Wer diesem Package, das sich seit Anfang Januar 2006 auf großer Deutschlandtournee befindet, nicht mindestens einmal beiwohnt, ist selber schuld. Mit Helloween und Primal Fear laden die, von der Qualität der aktuellen Veröffentlichung her gesehen (KEEPER OF THE SEVEN KEYS – THE LEGACY bzw. SEVEN SEALS), besten Heavy Metal Bands zum großen Headbangertanz ein. Wer in der Festhalle Durlach zu Karlsruhe das spannende Rennen für sich entscheiden konnte, erfahrt ihr jetzt – falls es überhaupt einen eindeutigen Sieger gibt.

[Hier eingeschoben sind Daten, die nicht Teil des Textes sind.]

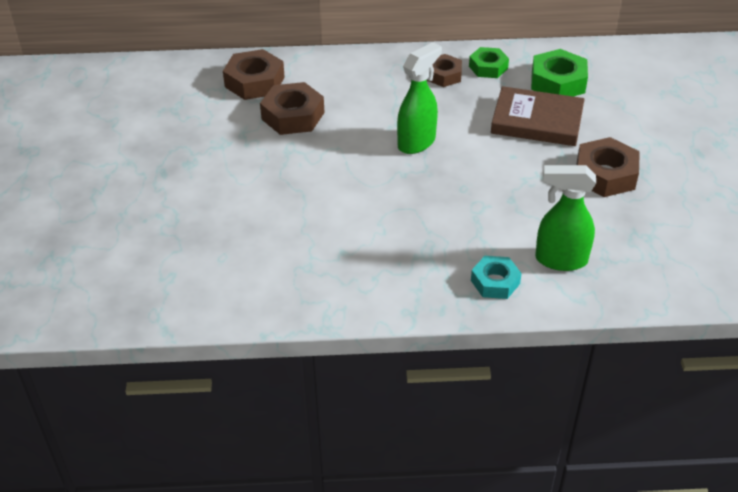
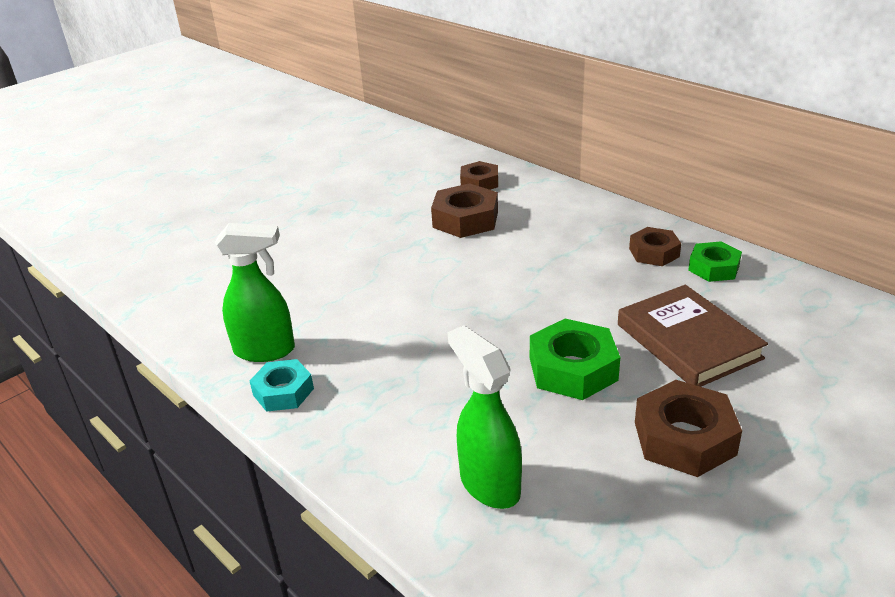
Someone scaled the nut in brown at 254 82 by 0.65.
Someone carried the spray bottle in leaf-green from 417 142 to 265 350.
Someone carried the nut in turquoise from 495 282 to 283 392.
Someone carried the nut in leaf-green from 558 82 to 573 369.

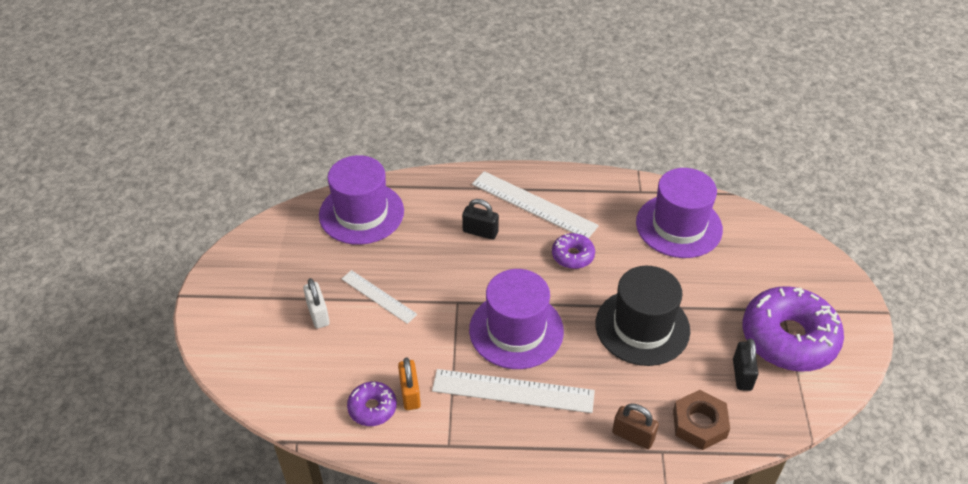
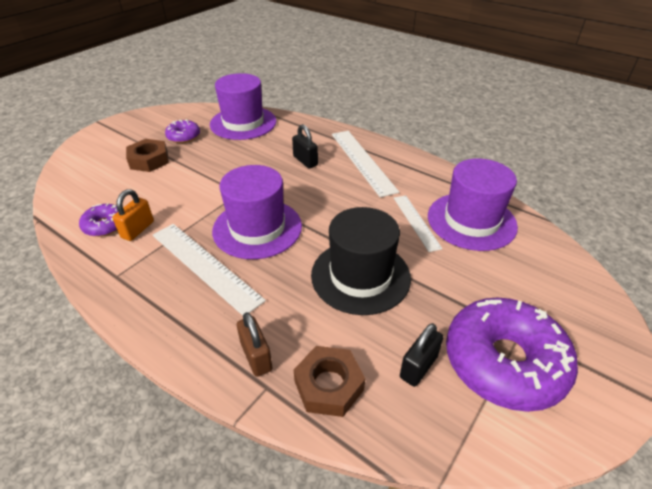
Someone swapped the lock in pure white at 318 314 for the nut in brown at 149 160.
Someone carried the measuring stick in pure white from 378 296 to 416 222.
Someone carried the doughnut in purple from 572 256 to 183 136.

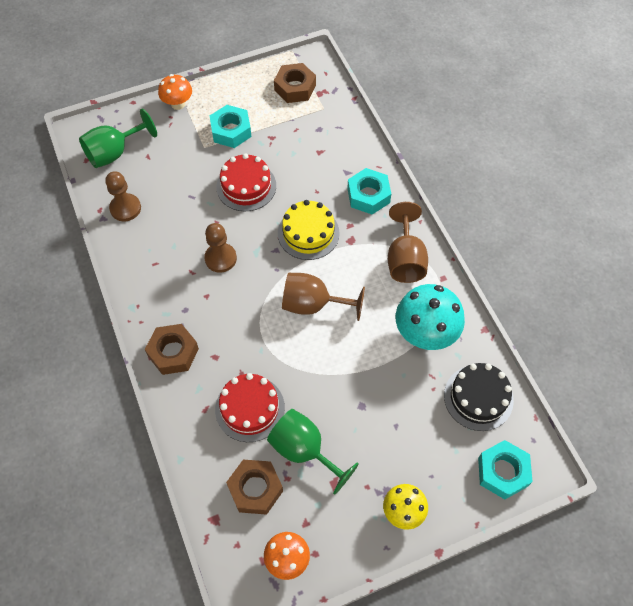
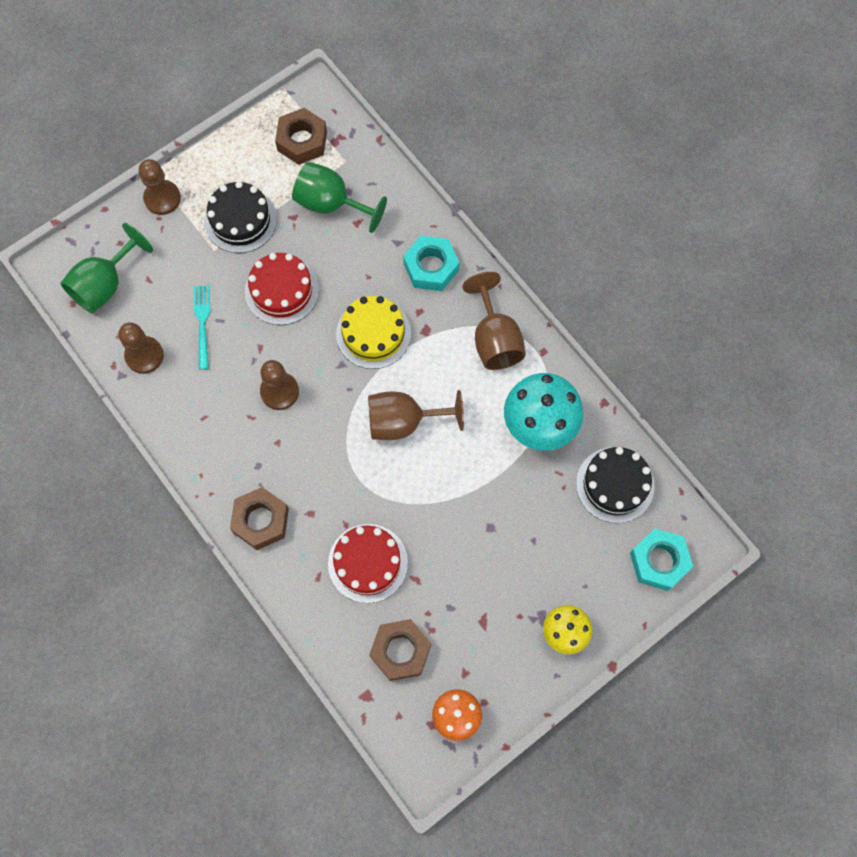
Someone swapped the toadstool in orange-coloured at 178 104 for the game pawn in brown at 162 198.
Someone swapped the nut in turquoise at 231 131 for the layer cake in ebony at 240 220.
Someone carried the wine glass in leaf-green from 304 450 to 331 204.
Someone put down the fork in turquoise at 202 323.

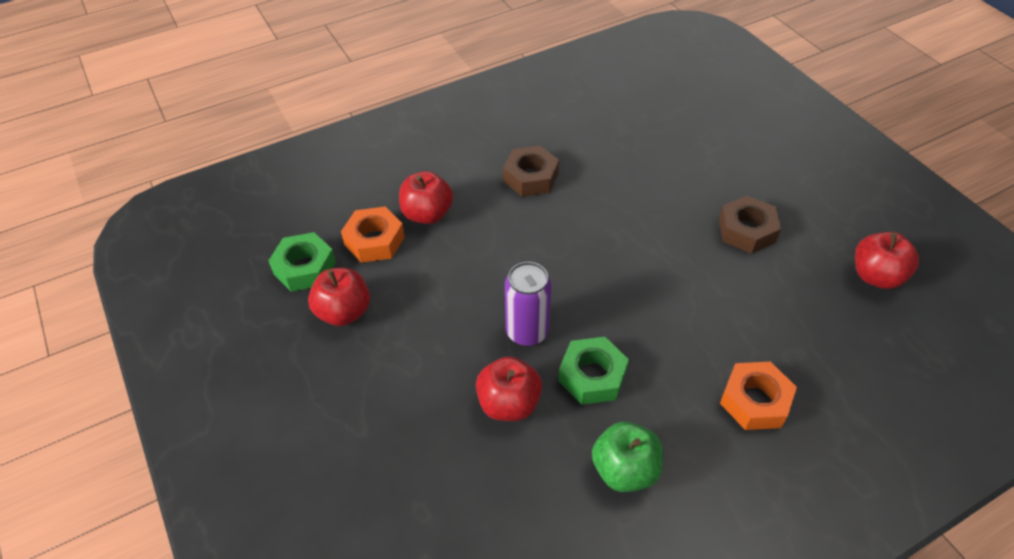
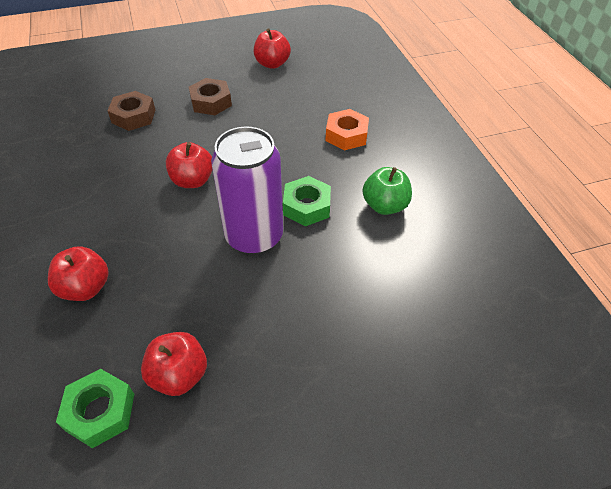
Someone took away the nut in orange-coloured at 374 240.
Someone carried the toy apple in crimson from 509 404 to 192 180.
Someone carried the nut in brown from 531 177 to 133 116.
Someone scaled the can in purple at 527 331 by 1.62.

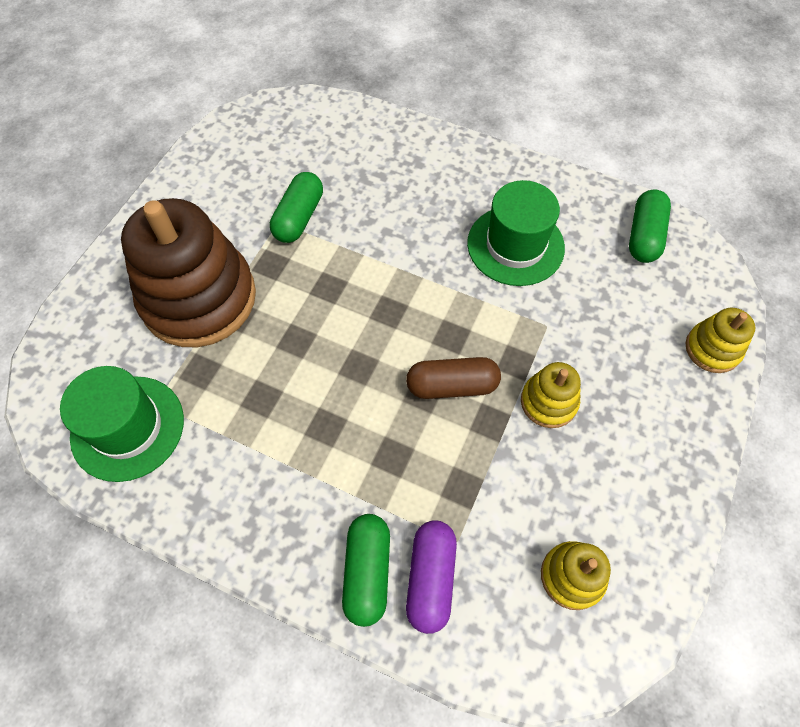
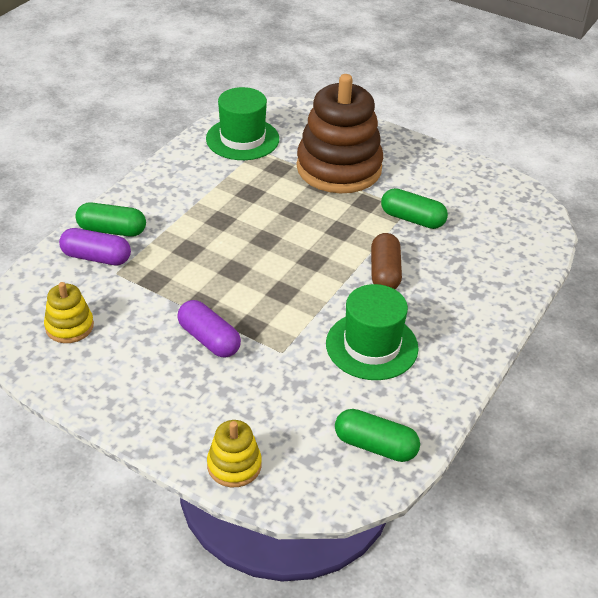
Someone carried the capsule in brown from 452 386 to 384 272.
Someone swapped the ring stacker in yellow at 548 402 for the capsule in purple at 209 339.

Punkt 20 Uhr legen Primal Fear los und wenn man bei Primal Fear „loslegen“ sagt, dann ist dies wörtlich zu nehmen. Mit den beiden Eröffnungsnummern (das knallende „Demons & Angels“ und das Judas Priest Gedächtnislied „Rollercoaster“) des Überalbums SEVEN SEALS erwischt die Band in der randvollen, engen Festhalle einen Start nach Maß. Getrieben von den kräftigen Drumschlägen des Kanadiers Randy Black heizt das Quintett dem Publikum ein und erntet verdientermaßen einen euphorischen Applaus. Sänger Ralf Scheepers übt sich als Entertainer und auch seine, mit vier bis sechs Saiten ausgerüsteten, Kollegen, Mat Sinner, Stefan Leibling und Tom Naumann, präsentieren sich in Bestform, was man auch von dem sauberen und druckvollen Sound sagen kann, und so schlagen Hits wie die leicht epischen „Seven Seals“ und „Diabolus“ (das übrigens nur für das Konzert in Karlsruhe im Set auftauchte), sowie „We Go Down“ und das abschließende Bandstatement „Metal Is Forever“ ein, wie die oft zitierte Bombe. Ein mehr als nur überzeugender 45 Minuten Auftritt einer Band, die schon lange bereit ist mehr zu leisten. Her mit der Headliner-Tour.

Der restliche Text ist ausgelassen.